## Supplied information
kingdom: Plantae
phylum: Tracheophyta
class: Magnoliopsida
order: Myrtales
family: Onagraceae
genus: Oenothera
---
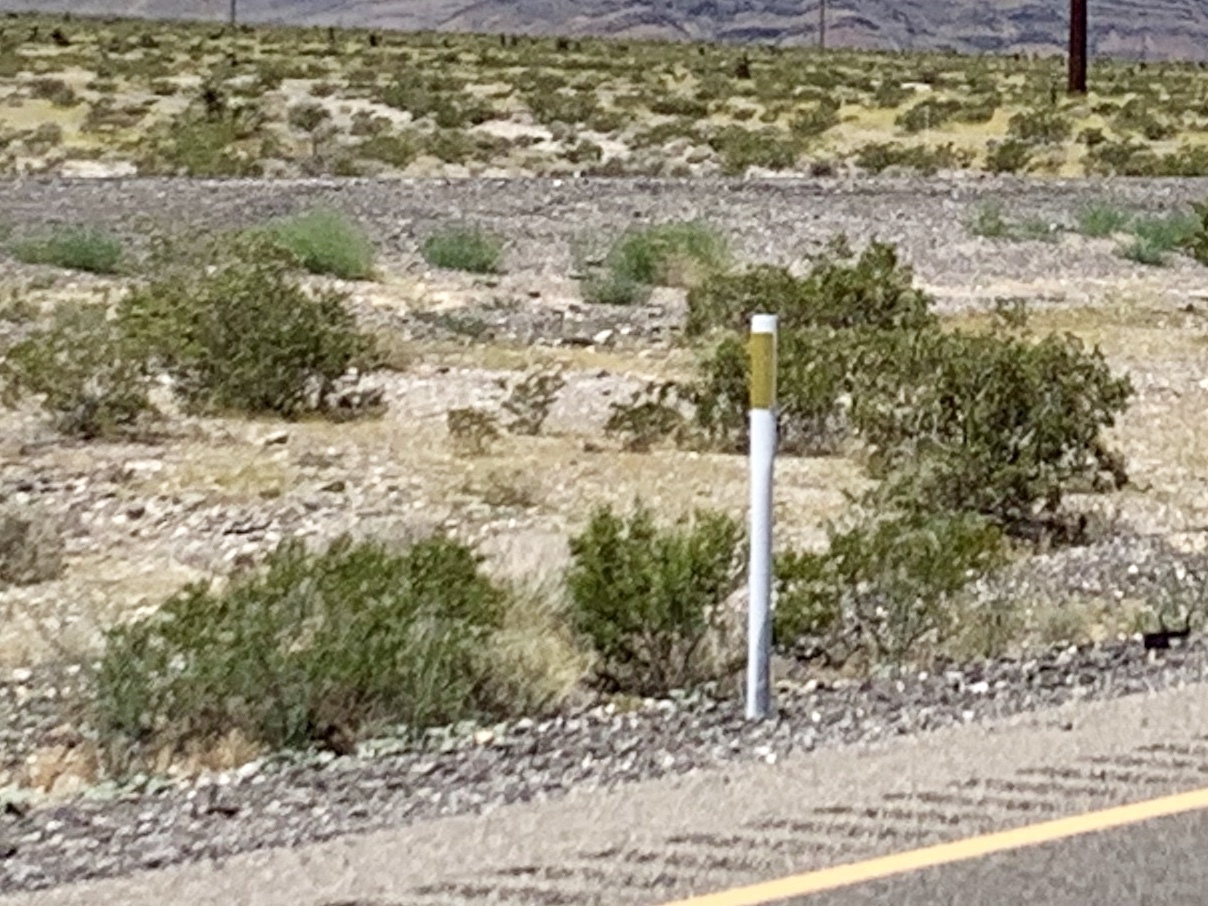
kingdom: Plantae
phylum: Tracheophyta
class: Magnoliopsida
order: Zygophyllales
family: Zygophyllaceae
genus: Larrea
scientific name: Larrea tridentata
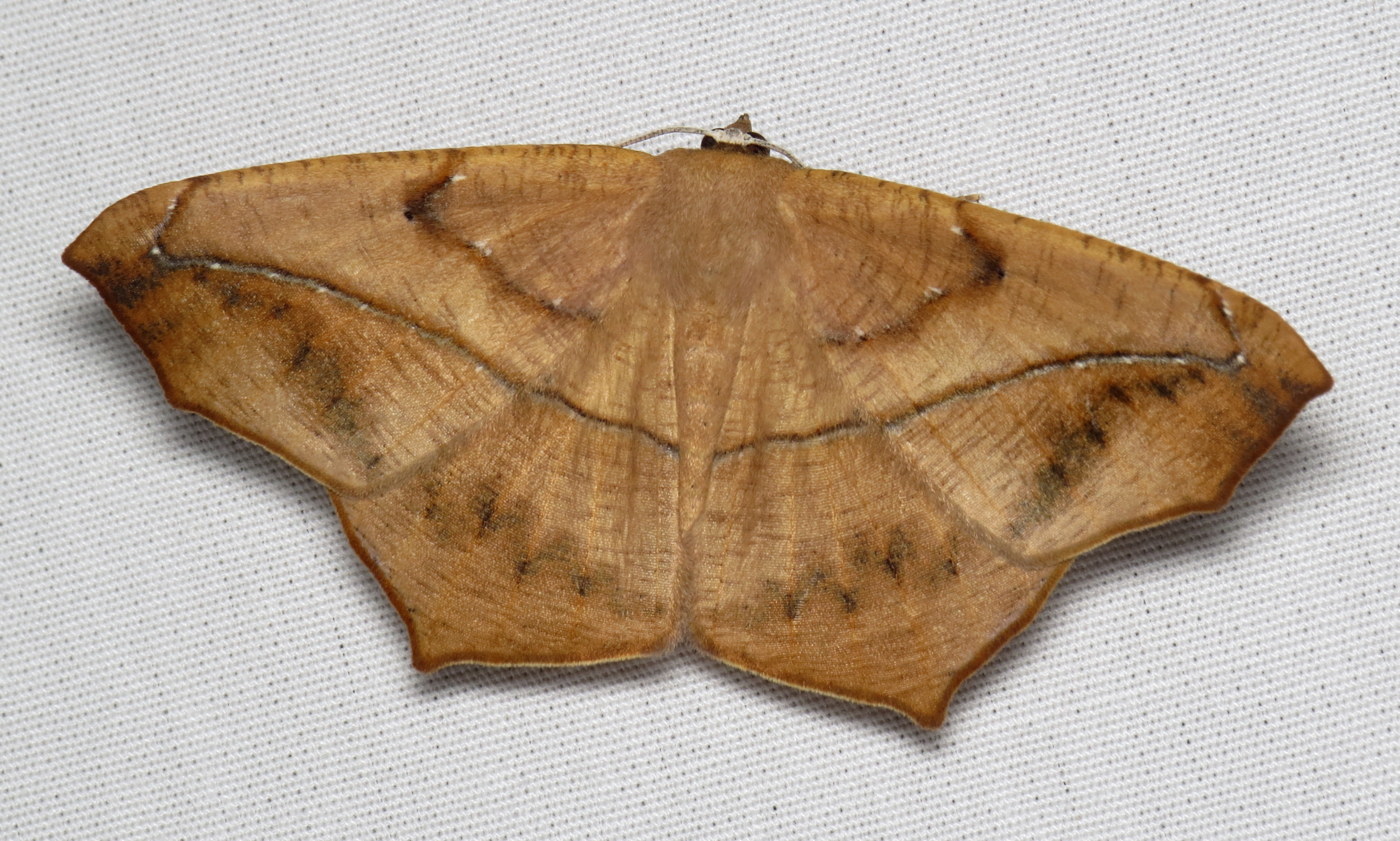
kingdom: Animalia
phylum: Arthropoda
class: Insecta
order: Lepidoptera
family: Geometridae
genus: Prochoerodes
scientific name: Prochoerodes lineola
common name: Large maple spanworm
...
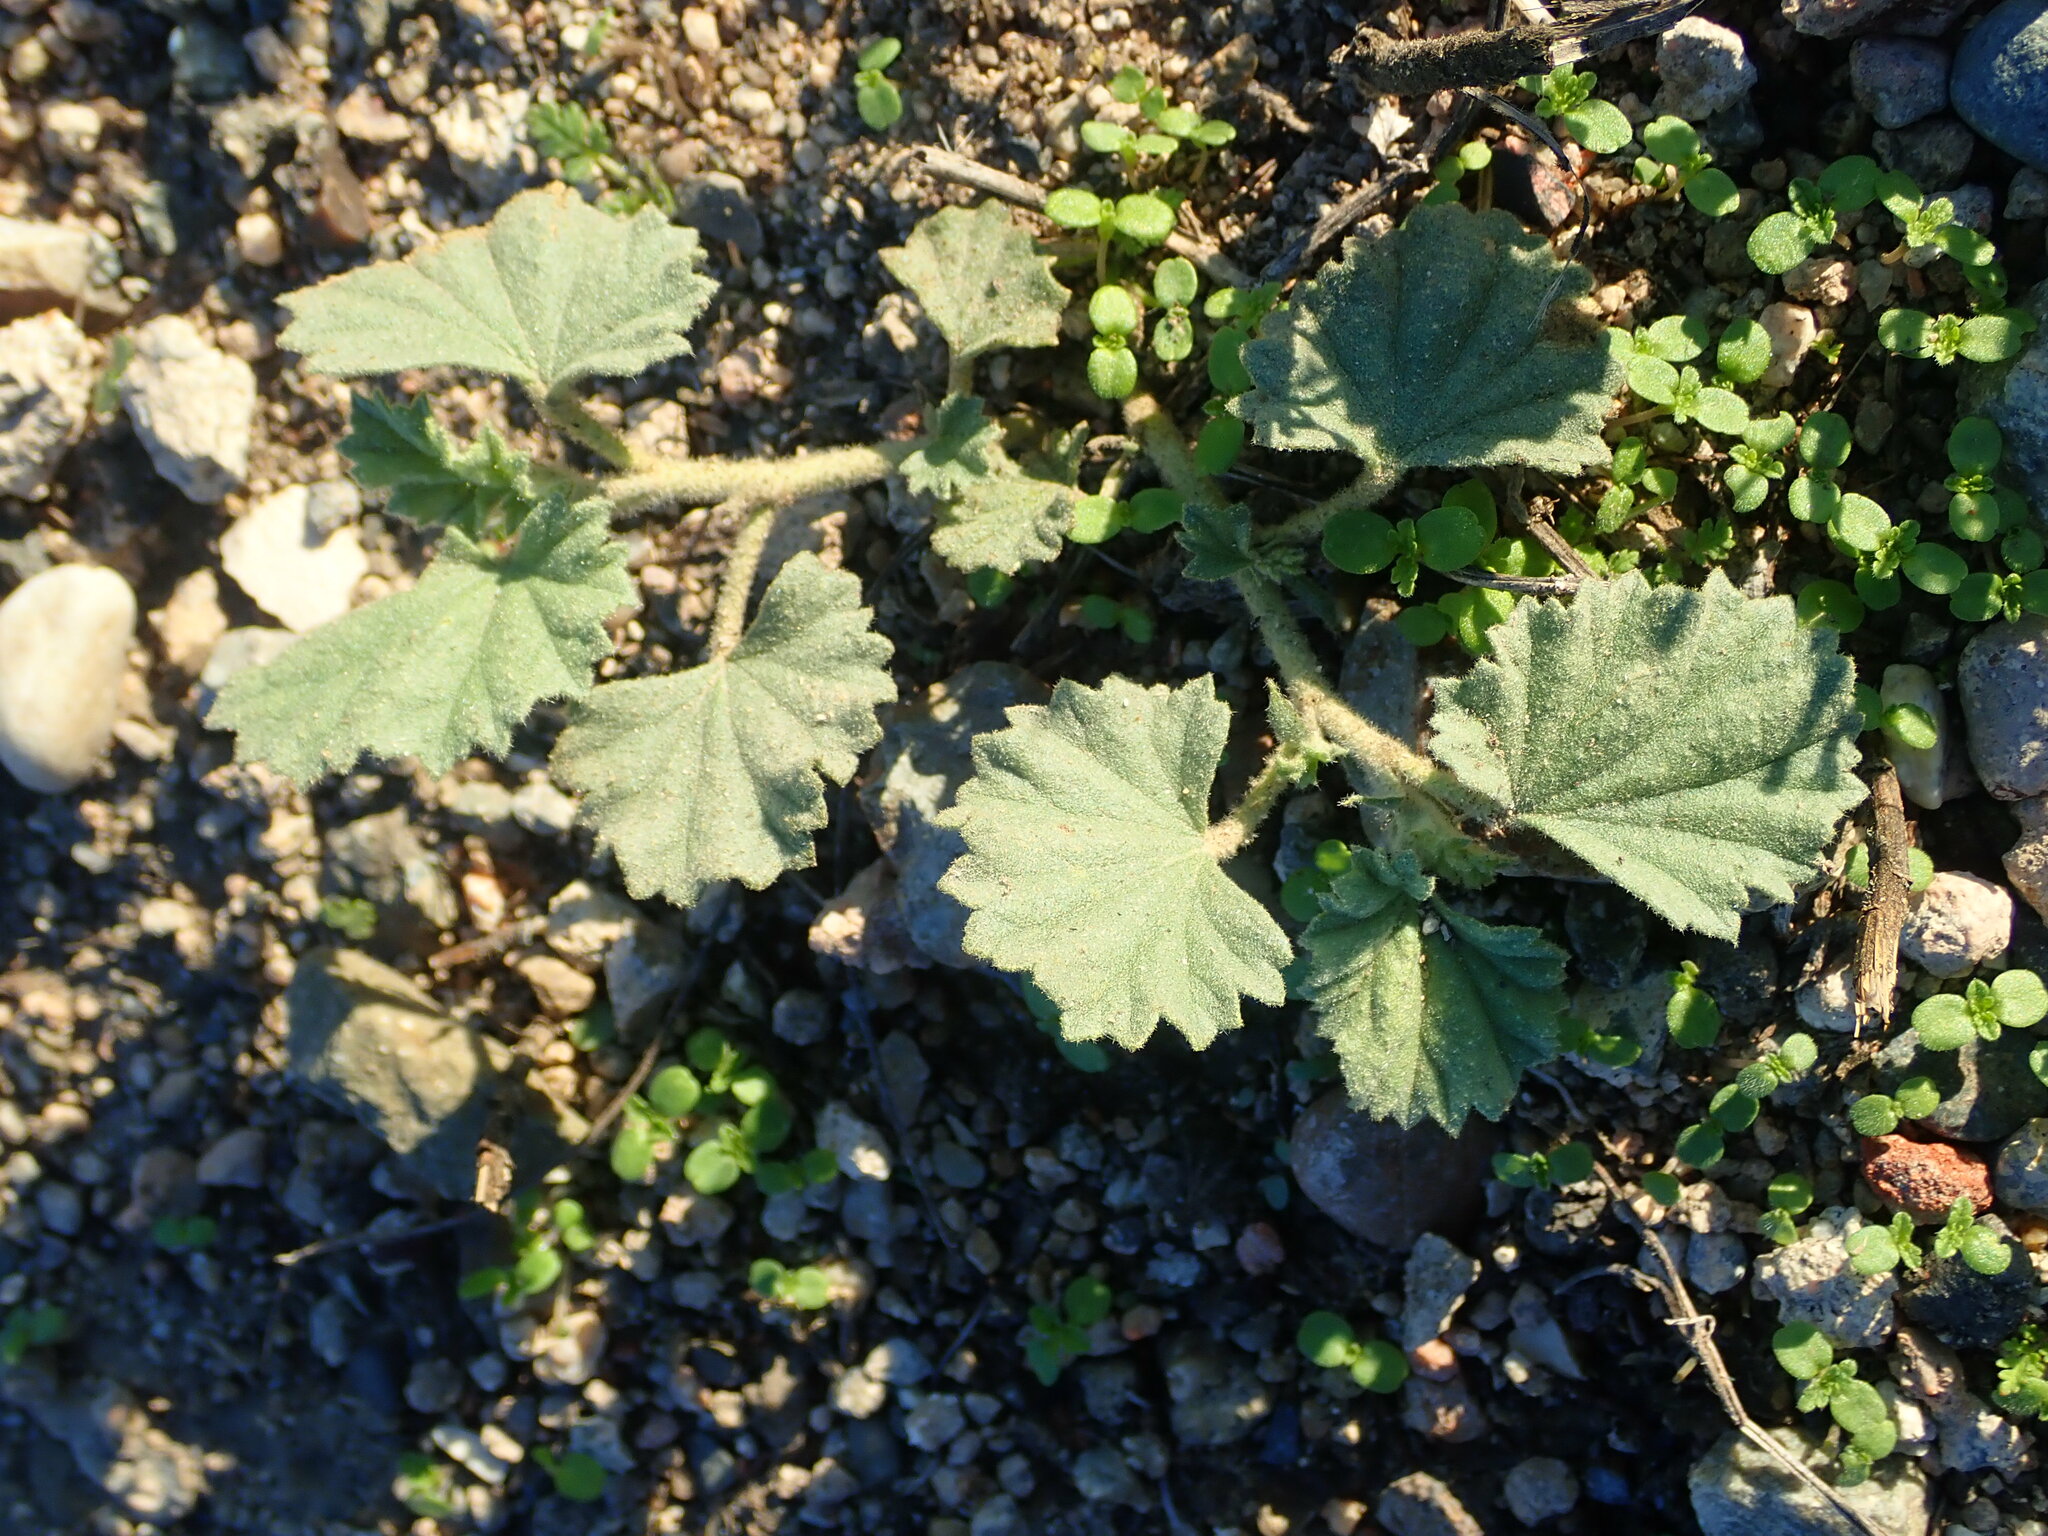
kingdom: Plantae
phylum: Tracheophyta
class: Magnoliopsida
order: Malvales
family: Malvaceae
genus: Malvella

## Task goal
Retype the lines of the material from the line containing "phylum: Arthropoda" through the line containing "scientific name: Prochoerodes lineola", inclusive, without any changes.

## Response
phylum: Arthropoda
class: Insecta
order: Lepidoptera
family: Geometridae
genus: Prochoerodes
scientific name: Prochoerodes lineola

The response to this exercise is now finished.